▸ **TASK STATEMENT**:
The full listing below should be printed word for word.

▸ **SOURCE DATA**:

──────

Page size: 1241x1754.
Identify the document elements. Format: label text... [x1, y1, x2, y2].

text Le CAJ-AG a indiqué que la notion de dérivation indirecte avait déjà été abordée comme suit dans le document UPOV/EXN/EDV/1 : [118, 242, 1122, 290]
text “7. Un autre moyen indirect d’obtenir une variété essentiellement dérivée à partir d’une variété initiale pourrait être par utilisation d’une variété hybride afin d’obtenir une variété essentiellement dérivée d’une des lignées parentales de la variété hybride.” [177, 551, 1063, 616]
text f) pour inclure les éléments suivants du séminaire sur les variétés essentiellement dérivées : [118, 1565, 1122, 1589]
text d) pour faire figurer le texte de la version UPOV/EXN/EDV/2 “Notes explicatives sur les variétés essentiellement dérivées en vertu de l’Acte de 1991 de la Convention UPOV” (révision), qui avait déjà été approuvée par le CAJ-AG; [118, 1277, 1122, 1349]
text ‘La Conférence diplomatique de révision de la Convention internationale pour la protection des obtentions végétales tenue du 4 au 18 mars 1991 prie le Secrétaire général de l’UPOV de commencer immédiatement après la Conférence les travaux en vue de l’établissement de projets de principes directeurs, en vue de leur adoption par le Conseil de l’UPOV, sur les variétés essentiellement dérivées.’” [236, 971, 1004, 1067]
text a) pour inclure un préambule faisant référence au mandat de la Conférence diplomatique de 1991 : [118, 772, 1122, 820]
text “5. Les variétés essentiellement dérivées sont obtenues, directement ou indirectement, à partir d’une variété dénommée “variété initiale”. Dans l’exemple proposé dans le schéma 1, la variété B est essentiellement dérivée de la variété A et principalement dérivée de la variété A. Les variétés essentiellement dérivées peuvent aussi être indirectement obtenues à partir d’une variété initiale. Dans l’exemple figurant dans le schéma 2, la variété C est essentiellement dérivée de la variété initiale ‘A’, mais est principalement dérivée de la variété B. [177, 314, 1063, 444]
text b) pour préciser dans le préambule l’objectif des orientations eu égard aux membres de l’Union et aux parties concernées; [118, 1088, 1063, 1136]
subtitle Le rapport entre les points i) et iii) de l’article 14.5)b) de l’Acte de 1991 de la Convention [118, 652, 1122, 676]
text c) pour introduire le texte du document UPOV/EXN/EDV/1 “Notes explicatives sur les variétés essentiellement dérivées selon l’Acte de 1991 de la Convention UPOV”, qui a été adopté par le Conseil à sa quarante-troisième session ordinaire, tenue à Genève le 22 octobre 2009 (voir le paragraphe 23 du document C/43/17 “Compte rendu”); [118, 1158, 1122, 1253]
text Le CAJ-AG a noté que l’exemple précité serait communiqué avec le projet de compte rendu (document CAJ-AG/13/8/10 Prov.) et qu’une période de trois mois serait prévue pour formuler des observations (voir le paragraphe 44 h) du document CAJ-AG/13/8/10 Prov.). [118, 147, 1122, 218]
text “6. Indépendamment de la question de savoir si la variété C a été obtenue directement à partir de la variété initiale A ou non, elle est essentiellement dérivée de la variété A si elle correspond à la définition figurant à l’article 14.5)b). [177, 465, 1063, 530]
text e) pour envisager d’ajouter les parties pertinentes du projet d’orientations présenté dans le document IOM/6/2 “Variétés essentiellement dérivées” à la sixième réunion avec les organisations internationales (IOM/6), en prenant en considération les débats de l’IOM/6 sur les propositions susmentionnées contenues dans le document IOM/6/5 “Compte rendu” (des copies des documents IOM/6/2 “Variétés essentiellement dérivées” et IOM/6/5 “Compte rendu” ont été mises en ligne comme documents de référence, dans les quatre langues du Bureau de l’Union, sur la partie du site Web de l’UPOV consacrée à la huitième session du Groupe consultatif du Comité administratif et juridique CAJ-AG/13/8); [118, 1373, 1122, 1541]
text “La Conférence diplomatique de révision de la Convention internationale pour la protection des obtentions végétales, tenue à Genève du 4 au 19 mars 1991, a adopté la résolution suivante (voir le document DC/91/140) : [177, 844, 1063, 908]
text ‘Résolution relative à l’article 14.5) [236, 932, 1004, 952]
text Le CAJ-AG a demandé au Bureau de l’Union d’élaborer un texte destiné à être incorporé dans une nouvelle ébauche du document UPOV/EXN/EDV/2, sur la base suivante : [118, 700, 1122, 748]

──────

▸ **ANSWER BOX**:
Page size: 1241x1754.
Identify the document elements. Format: label text... [x1, y1, x2, y2].

text Le CAJ-AG a indiqué que la notion de dérivation indirecte avait déjà été abordée comme suit dans le document UPOV/EXN/EDV/1 : [118, 242, 1122, 290]
text “7. Un autre moyen indirect d’obtenir une variété essentiellement dérivée à partir d’une variété initiale pourrait être par utilisation d’une variété hybride afin d’obtenir une variété essentiellement dérivée d’une des lignées parentales de la variété hybride.” [177, 551, 1063, 616]
text f) pour inclure les éléments suivants du séminaire sur les variétés essentiellement dérivées : [118, 1565, 1122, 1589]
text d) pour faire figurer le texte de la version UPOV/EXN/EDV/2 “Notes explicatives sur les variétés essentiellement dérivées en vertu de l’Acte de 1991 de la Convention UPOV” (révision), qui avait déjà été approuvée par le CAJ-AG; [118, 1277, 1122, 1349]
text ‘La Conférence diplomatique de révision de la Convention internationale pour la protection des obtentions végétales tenue du 4 au 18 mars 1991 prie le Secrétaire général de l’UPOV de commencer immédiatement après la Conférence les travaux en vue de l’établissement de projets de principes directeurs, en vue de leur adoption par le Conseil de l’UPOV, sur les variétés essentiellement dérivées.’” [236, 971, 1004, 1067]
text a) pour inclure un préambule faisant référence au mandat de la Conférence diplomatique de 1991 : [118, 772, 1122, 820]
text “5. Les variétés essentiellement dérivées sont obtenues, directement ou indirectement, à partir d’une variété dénommée “variété initiale”. Dans l’exemple proposé dans le schéma 1, la variété B est essentiellement dérivée de la variété A et principalement dérivée de la variété A. Les variétés essentiellement dérivées peuvent aussi être indirectement obtenues à partir d’une variété initiale. Dans l’exemple figurant dans le schéma 2, la variété C est essentiellement dérivée de la variété initiale ‘A’, mais est principalement dérivée de la variété B. [177, 314, 1063, 444]
text b) pour préciser dans le préambule l’objectif des orientations eu égard aux membres de l’Union et aux parties concernées; [118, 1088, 1063, 1136]
subtitle Le rapport entre les points i) et iii) de l’article 14.5)b) de l’Acte de 1991 de la Convention [118, 652, 1122, 676]
text c) pour introduire le texte du document UPOV/EXN/EDV/1 “Notes explicatives sur les variétés essentiellement dérivées selon l’Acte de 1991 de la Convention UPOV”, qui a été adopté par le Conseil à sa quarante-troisième session ordinaire, tenue à Genève le 22 octobre 2009 (voir le paragraphe 23 du document C/43/17 “Compte rendu”); [118, 1158, 1122, 1253]
text Le CAJ-AG a noté que l’exemple précité serait communiqué avec le projet de compte rendu (document CAJ-AG/13/8/10 Prov.) et qu’une période de trois mois serait prévue pour formuler des observations (voir le paragraphe 44 h) du document CAJ-AG/13/8/10 Prov.). [118, 147, 1122, 218]
text “6. Indépendamment de la question de savoir si la variété C a été obtenue directement à partir de la variété initiale A ou non, elle est essentiellement dérivée de la variété A si elle correspond à la définition figurant à l’article 14.5)b). [177, 465, 1063, 530]
text e) pour envisager d’ajouter les parties pertinentes du projet d’orientations présenté dans le document IOM/6/2 “Variétés essentiellement dérivées” à la sixième réunion avec les organisations internationales (IOM/6), en prenant en considération les débats de l’IOM/6 sur les propositions susmentionnées contenues dans le document IOM/6/5 “Compte rendu” (des copies des documents IOM/6/2 “Variétés essentiellement dérivées” et IOM/6/5 “Compte rendu” ont été mises en ligne comme documents de référence, dans les quatre langues du Bureau de l’Union, sur la partie du site Web de l’UPOV consacrée à la huitième session du Groupe consultatif du Comité administratif et juridique CAJ-AG/13/8); [118, 1373, 1122, 1541]
text “La Conférence diplomatique de révision de la Convention internationale pour la protection des obtentions végétales, tenue à Genève du 4 au 19 mars 1991, a adopté la résolution suivante (voir le document DC/91/140) : [177, 844, 1063, 908]
text ‘Résolution relative à l’article 14.5) [236, 932, 1004, 952]
text Le CAJ-AG a demandé au Bureau de l’Union d’élaborer un texte destiné à être incorporé dans une nouvelle ébauche du document UPOV/EXN/EDV/2, sur la base suivante : [118, 700, 1122, 748]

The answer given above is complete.